■ **What to work on**:
Find the line with "By signing up, you agree to our" in the data below, then restate it and all remaining lines exactly, adding nothing.

■ **Supplied data**:
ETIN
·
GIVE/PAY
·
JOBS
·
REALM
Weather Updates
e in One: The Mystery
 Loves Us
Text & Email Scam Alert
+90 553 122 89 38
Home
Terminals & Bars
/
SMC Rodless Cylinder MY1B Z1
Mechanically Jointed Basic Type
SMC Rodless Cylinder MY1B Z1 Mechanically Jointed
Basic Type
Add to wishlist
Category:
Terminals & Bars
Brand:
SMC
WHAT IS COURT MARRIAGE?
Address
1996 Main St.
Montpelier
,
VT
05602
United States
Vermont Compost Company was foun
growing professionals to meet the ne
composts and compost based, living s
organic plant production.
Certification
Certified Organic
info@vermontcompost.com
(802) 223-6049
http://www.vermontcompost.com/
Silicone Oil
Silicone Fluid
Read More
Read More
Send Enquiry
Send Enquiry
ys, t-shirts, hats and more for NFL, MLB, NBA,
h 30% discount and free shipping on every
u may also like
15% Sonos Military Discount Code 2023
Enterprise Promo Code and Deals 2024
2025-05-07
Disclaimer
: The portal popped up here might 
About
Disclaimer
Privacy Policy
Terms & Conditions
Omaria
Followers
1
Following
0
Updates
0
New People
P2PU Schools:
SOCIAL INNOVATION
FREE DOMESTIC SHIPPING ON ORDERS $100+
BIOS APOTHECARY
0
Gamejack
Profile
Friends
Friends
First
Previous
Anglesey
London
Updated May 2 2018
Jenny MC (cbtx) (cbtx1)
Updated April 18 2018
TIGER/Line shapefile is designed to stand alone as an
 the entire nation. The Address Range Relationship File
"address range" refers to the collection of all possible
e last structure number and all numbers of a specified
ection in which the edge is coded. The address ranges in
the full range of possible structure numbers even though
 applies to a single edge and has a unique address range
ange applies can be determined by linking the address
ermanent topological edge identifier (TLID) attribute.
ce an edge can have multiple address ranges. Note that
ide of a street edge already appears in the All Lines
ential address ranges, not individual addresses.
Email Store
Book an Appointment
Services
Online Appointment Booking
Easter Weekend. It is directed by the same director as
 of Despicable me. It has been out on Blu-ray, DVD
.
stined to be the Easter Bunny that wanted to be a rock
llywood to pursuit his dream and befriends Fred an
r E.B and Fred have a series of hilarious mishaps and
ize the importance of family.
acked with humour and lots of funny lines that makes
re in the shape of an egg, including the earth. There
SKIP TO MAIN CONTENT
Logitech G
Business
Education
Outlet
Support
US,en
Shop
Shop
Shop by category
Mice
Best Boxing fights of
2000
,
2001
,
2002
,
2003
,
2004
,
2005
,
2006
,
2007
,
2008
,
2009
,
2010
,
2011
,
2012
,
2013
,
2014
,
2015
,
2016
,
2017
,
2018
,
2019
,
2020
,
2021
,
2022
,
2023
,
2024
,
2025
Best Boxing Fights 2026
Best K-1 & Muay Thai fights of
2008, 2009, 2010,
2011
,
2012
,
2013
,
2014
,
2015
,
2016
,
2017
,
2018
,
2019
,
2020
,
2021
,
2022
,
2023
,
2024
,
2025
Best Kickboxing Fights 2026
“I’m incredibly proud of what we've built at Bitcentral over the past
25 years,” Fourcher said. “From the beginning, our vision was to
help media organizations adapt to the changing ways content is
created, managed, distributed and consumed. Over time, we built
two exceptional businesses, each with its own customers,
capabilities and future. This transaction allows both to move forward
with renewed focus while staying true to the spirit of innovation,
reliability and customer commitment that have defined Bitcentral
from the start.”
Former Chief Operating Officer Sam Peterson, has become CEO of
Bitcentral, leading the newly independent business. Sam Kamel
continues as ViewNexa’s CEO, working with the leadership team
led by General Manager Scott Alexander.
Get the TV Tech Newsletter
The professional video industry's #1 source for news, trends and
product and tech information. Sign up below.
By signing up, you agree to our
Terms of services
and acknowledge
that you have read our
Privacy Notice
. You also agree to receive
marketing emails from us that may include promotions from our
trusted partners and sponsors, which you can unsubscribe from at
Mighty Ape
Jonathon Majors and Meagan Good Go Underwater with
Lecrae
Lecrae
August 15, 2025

■ **Solution to this problem**:
By signing up, you agree to our
Terms of services
and acknowledge
that you have read our
Privacy Notice
. You also agree to receive
marketing emails from us that may include promotions from our
trusted partners and sponsors, which you can unsubscribe from at
Mighty Ape
Jonathon Majors and Meagan Good Go Underwater with
Lecrae
Lecrae
August 15, 2025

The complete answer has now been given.